Aan de andere kant onderschatten de ‘pro-pieten’ jou door krampachtig aan je huidige gedaante vast te houden. Ten eerste onderschatten ze je flexibiliteit. Alsof jouw essentie verloren zou gaan door één gedaanteverwisseling meer (steil haar bijvoorbeeld, want je donkere kleur lijkt me wél essentieel). En ten tweede miskennen ze je duivelse kant. Want onmiskenbaar kwetst de traditie zoals die nu vaak nog vorm krijgt, wel degelijk heel wat mensen.

Misschien moet je er maar eens voor uitkomen, beste Piet.
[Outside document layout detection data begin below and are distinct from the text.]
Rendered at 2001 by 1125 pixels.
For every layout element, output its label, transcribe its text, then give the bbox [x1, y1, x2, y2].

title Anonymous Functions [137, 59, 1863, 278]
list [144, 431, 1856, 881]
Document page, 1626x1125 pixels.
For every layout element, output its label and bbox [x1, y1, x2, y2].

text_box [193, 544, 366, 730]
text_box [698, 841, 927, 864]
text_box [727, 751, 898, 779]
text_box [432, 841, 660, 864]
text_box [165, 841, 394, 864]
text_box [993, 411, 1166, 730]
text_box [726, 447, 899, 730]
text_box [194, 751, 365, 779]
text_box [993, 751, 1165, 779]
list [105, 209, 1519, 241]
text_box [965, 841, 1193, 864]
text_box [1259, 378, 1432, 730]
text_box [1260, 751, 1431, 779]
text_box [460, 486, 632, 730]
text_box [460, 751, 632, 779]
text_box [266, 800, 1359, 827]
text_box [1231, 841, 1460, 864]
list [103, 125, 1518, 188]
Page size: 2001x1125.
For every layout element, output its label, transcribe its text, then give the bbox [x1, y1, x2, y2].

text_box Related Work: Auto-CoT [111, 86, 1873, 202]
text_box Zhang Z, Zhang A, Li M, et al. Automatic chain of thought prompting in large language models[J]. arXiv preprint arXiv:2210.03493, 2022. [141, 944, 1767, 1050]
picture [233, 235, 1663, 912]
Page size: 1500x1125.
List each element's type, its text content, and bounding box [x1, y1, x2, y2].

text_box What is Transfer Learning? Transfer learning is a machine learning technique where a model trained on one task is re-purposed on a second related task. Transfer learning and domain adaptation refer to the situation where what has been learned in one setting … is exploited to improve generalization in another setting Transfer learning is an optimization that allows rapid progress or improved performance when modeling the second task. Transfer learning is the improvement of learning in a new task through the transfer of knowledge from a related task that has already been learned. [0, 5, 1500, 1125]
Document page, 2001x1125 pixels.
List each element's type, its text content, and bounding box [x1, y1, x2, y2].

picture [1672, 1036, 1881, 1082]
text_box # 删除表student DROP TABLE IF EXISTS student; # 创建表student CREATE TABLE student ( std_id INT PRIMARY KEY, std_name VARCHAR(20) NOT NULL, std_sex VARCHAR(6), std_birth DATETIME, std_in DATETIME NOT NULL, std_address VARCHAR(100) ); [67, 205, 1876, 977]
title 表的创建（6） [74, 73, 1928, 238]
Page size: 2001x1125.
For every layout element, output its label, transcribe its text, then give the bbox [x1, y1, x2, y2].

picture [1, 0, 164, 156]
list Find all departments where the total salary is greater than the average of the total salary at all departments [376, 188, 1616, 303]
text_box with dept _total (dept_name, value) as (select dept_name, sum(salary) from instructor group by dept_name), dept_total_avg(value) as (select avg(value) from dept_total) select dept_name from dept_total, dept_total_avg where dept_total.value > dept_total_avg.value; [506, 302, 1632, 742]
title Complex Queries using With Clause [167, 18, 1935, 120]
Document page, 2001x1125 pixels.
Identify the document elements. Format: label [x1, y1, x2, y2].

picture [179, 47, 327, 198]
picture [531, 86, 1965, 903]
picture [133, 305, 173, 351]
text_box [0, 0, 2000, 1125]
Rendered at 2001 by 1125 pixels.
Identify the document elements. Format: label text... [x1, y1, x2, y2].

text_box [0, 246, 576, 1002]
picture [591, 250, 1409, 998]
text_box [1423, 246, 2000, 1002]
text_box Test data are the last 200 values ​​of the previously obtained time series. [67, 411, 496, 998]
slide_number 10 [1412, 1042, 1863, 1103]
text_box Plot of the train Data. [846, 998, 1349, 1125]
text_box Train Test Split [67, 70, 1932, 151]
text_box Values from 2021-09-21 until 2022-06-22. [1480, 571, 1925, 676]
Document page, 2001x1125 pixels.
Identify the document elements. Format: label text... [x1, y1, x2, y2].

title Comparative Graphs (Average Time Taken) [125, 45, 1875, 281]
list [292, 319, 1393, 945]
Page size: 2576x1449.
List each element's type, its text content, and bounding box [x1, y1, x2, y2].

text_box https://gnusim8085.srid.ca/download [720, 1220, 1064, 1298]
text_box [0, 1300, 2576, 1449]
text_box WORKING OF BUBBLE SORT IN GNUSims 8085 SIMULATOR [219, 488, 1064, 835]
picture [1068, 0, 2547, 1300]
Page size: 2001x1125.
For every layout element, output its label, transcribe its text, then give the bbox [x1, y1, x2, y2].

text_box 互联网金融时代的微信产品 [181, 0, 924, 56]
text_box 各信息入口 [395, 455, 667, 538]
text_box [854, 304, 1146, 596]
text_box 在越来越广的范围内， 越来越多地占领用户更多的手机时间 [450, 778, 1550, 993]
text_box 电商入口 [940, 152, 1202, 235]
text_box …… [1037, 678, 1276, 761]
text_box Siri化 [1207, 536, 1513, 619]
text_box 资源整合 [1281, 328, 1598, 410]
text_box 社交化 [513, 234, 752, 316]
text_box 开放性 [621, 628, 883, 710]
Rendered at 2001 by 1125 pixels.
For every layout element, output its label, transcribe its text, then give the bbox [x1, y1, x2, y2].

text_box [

Dat je blank noch zwart bent. Dat precies het dubbele, het raadsel, de paradox jouw essentie is. Dat is alleszins mijn gok: die dikke laag schmink verbergt jouw gezicht niet, ze is jouw ware gelaat. Laat ons iets weten, zodat we het kunnen bijleggen. Vóór die commerciële dikkerd met zijn rendieren het overneemt. Je traditie is te rijk en te mooi om aan zwart-witdenken ten onder te gaan.